__What you will do__
Rewrite the listing below, changing "Bathrooms" to "Baths" everywhere it appears and keeping everything else the same. Leave out the pictures.

__Input data__
····················
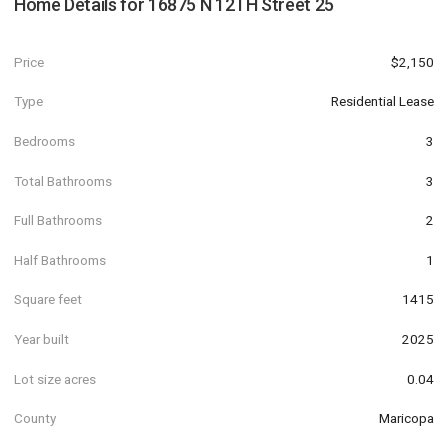
Home Details for
16875 N 12TH Street 25
Price
$2,150
Type
Residential Lease
Bedrooms
3
Total Bathrooms
3
Full Bathrooms
2
Half Bathrooms
1
Square feet
1415
Year built
2025
Lot size acres
0.04
County
Maricopa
····················
__Problem solution__
Home Details for
16875 N 12TH Street 25
Price
$2,150
Type
Residential Lease
Bedrooms
3
Total Baths
3
Full Baths
2
Half Baths
1
Square feet
1415
Year built
2025
Lot size acres
0.04
County
Maricopa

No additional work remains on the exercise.